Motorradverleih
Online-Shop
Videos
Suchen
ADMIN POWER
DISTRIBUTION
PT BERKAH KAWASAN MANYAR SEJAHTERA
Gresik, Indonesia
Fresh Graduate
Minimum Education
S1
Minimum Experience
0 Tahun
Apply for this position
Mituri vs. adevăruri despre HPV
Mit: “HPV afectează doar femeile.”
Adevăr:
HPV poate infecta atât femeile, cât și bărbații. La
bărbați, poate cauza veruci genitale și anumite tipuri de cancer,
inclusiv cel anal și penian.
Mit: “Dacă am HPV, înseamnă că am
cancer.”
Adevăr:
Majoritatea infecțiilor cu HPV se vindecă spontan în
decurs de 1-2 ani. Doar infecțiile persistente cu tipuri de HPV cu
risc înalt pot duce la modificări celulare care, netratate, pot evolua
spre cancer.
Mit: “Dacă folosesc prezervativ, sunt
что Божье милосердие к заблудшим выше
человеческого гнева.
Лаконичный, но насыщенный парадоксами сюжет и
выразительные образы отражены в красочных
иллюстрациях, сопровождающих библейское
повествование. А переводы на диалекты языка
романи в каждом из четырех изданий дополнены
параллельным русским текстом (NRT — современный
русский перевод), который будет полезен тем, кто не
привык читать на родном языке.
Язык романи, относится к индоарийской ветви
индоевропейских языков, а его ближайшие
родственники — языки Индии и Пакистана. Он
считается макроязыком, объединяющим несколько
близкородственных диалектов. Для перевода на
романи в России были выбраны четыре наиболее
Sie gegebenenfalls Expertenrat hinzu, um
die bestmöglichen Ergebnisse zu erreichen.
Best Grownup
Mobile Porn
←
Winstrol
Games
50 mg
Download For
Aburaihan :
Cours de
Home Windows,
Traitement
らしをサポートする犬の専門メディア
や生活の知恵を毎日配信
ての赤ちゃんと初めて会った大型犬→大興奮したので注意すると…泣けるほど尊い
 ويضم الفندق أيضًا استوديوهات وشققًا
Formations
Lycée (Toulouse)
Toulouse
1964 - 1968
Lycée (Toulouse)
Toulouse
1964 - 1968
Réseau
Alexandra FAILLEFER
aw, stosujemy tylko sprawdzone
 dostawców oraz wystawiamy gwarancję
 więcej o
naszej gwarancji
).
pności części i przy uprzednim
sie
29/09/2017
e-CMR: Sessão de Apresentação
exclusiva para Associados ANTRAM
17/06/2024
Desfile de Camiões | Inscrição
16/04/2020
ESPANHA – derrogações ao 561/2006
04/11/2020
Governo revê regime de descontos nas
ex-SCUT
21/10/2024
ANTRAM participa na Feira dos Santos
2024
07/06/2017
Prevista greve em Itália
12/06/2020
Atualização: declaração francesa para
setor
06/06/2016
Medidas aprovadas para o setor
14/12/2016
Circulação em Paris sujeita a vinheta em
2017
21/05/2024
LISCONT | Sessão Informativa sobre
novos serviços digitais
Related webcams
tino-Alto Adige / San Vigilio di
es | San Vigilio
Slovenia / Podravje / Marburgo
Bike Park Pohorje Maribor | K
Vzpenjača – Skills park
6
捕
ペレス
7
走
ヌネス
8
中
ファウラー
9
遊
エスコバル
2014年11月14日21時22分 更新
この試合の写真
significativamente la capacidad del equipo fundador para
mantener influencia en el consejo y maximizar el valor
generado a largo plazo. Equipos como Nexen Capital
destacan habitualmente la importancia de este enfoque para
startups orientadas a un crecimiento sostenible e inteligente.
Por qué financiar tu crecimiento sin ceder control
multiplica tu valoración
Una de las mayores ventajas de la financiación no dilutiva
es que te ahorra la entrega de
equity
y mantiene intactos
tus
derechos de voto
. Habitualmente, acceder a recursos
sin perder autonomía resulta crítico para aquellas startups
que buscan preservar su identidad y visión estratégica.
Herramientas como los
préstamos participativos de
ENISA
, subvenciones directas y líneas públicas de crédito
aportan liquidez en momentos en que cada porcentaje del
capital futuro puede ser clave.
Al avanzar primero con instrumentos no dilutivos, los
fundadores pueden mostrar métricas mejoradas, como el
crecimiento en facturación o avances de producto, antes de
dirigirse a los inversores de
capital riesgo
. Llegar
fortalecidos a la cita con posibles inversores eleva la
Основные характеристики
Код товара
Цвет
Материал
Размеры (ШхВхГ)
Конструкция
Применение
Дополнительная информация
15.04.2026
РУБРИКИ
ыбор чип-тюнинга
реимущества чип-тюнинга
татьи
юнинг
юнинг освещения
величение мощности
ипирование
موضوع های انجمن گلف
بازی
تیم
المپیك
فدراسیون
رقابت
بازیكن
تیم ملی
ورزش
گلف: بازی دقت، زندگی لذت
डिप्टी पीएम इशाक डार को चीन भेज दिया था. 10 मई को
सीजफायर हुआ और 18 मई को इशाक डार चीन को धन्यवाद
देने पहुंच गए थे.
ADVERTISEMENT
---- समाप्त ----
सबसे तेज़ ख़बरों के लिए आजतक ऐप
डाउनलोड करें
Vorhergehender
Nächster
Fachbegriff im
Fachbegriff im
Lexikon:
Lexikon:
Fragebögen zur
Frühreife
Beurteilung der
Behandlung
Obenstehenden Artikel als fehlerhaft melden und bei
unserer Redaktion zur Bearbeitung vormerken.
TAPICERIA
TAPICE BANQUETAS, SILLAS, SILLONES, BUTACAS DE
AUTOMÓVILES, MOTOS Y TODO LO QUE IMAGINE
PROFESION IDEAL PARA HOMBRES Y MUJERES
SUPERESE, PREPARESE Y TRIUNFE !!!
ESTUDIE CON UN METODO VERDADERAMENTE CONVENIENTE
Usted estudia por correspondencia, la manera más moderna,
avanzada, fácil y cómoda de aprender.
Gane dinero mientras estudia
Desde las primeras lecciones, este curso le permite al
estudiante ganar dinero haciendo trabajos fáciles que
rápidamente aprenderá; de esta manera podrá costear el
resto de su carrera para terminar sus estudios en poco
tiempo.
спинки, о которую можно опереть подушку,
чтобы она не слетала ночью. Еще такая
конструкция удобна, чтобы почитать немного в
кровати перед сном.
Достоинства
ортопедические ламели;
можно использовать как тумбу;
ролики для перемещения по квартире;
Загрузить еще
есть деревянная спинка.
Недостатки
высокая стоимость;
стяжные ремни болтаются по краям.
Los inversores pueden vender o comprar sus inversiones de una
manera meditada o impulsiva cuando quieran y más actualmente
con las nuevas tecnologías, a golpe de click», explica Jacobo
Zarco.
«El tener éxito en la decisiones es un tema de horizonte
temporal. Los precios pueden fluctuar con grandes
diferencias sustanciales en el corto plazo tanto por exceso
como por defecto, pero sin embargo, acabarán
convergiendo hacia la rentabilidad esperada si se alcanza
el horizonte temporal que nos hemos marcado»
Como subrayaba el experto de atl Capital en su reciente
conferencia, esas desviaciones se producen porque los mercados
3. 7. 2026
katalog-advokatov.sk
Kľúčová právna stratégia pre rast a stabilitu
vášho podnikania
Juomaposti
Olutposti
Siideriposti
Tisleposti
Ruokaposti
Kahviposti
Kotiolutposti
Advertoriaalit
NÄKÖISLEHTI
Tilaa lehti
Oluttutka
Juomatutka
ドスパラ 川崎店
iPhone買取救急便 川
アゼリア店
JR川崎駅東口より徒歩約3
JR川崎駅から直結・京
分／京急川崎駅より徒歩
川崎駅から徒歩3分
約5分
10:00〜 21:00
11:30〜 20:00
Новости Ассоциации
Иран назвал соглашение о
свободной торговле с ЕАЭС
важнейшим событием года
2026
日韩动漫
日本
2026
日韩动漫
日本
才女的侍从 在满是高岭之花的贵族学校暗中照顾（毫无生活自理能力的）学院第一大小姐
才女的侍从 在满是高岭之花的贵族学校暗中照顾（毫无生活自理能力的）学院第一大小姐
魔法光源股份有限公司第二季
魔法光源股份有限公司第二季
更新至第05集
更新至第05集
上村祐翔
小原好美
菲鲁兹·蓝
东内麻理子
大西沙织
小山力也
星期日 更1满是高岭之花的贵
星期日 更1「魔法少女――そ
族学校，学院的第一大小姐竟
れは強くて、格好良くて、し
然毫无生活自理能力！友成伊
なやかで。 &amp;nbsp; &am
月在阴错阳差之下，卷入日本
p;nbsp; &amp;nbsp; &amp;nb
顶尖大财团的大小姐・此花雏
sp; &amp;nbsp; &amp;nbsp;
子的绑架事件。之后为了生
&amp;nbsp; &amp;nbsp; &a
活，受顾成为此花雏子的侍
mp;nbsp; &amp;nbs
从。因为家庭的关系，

-*-*-

I need each line from the listing where the word "Vigilio" occurs.

tino-Alto Adige / San Vigilio di
es | San Vigilio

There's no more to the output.